From be9a84d7042541363a5c1b57c5f18b23ca02cde8 Mon Sep 17 00:00:00 2001
From: Torsten Grote <t@grobox.de>
Date: Thu, 4 Mar 2021 16:04:15 -0300
Subject: [PATCH] Add storage design document

---
 storage/doc/design.md | 402 ++++++++++++++++++++++++++++++++++++++++++
 1 file changed, 402 insertions(+)
 create mode 100644 storage/doc/design.md

diff --git a/storage/doc/design.md b/storage/doc/design.md
new file mode 100644
index 00000000..59e149c9
--- /dev/null
+++ b/storage/doc/design.md
@@ -0,0 +1,402 @@
+# Overview
+
+This is a design document for Seedvault Storage backup.
+It is heavily inspired by borgbackup, but simplified and adapted to the Android context.
+
+The aim is to efficiently backup media files from Android's `MediaStore`
+and other files from external storage.
+Apps and their data are explicitly out of scope
+as this is handled already by Seedvault via the Android backup system.
+Techniques introduced here might be applied to app backups in the future.
+
+## Terminology
+
+A **backup snapshot** (or short backup) represents a collection of files at one point in time.
+Making a backup creates such a snapshot and writes it to **backup storage**
+which is an abstract location to save files to (e.g. flash drive or cloud storage).
+Technically the backup snapshot is a file containing metadata
+about the backup such as the included files.
+A **backup run** is the process of backing up files i.e. making a backup.
+
+Large files are split into **chunks** (smaller pieces) by a **chunker**.
+Small files are combined to **zip chunks**.
+
+File information is cached locally in the **files cache** to speed up operations.

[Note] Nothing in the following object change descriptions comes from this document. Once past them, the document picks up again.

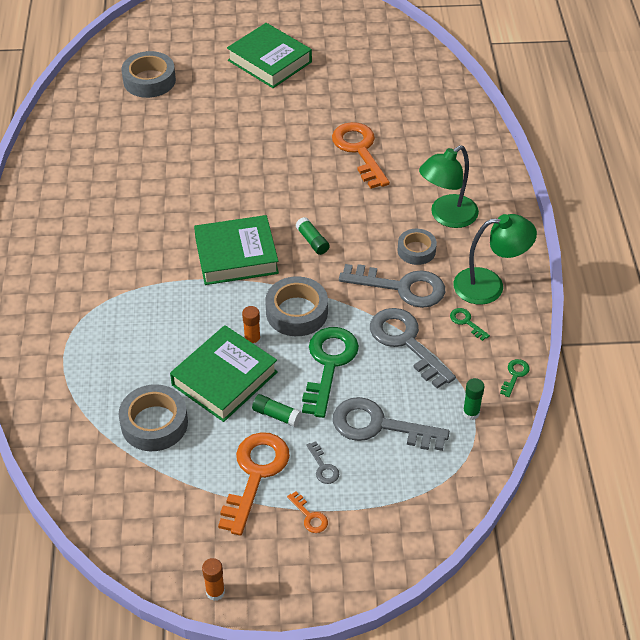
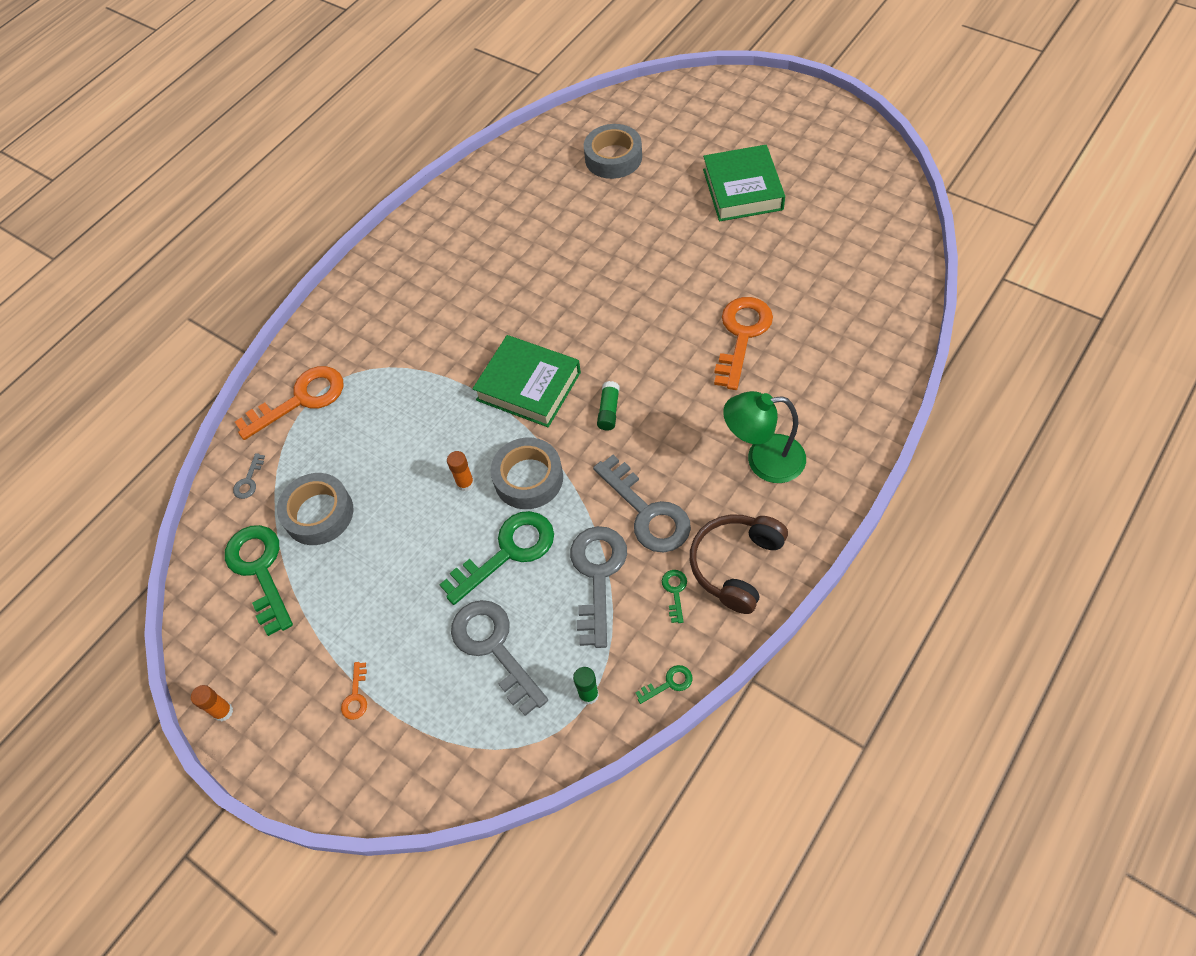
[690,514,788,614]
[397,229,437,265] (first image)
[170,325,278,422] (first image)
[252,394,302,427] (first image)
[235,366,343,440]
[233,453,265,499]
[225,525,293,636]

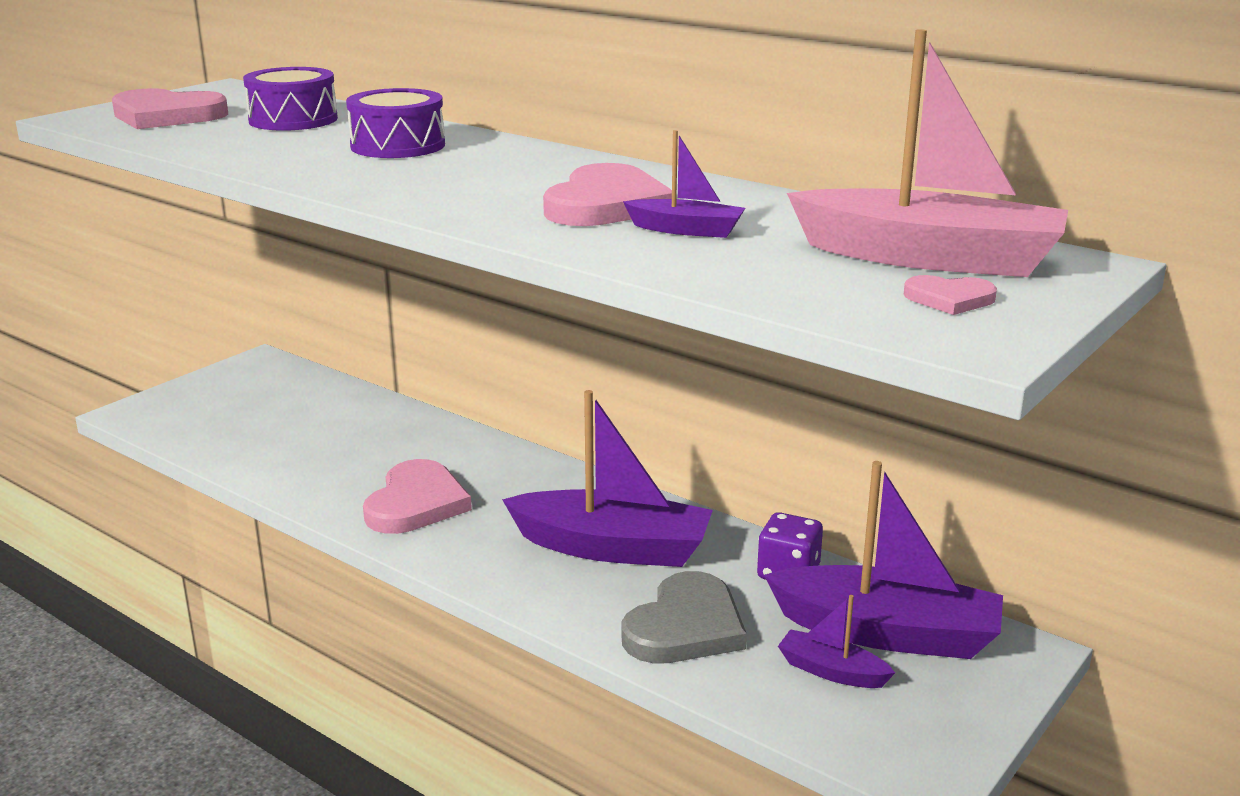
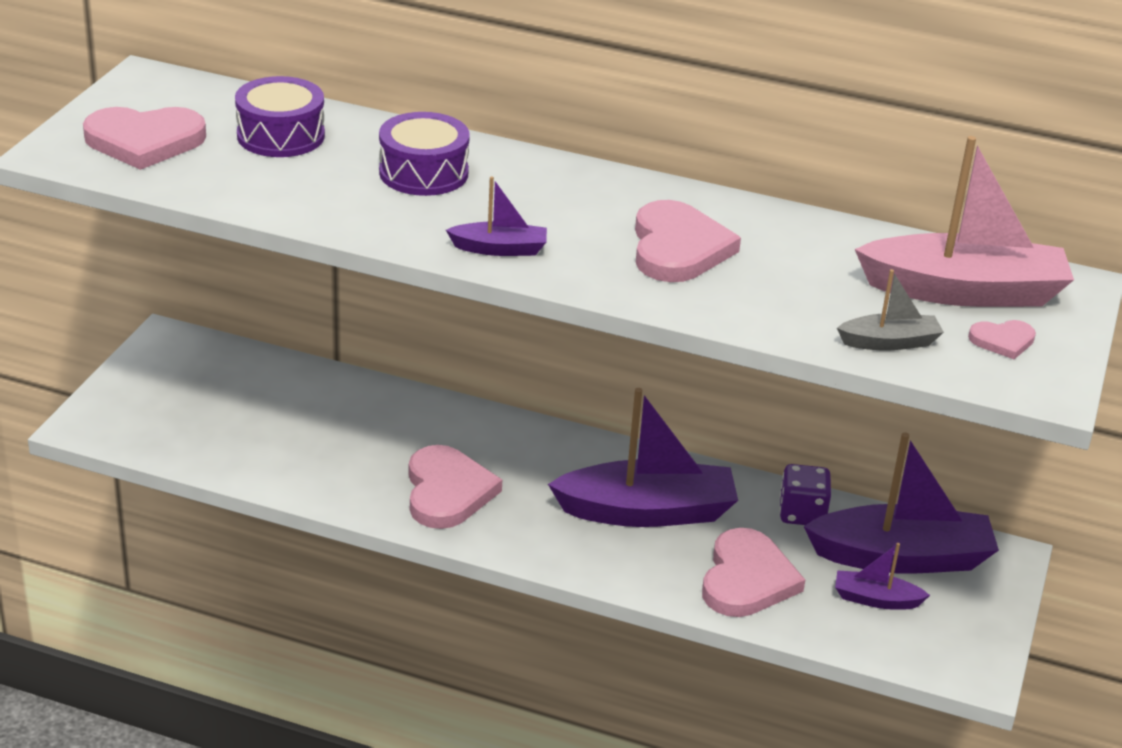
[446,176,547,256]
[702,528,805,617]
[837,269,944,351]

+There is also the **chunks cache** to cache information about available chunks.
+
+# Operations
+
+## Making a backup
+
+A backup run is ideally (automatically) triggered when
+
+* the device is charging and connected to an un-metered network in case network storage is used
+* a storage medium is plugged in and the user confirmed the run in case removable storage is used
+
+Files to be backed up are listed based on the user's preference
+using Android's `MediaProvider` and `ExternalStorageProvider`.
+Tests on real world devices have shown ~200ms list times for `MediaProvider`
+and `~10sec` for *all* of `ExternalStorageProvider`
+(which is unlikely to happen, because the entire storage volume cannot be selected on Android 11).
+
+All files will be processed with every backup run.
+If a file is found in the cache, it is checked
+if its content-modification-indicating attributes have not been modified
+and all its chunks are still present in the backup storage.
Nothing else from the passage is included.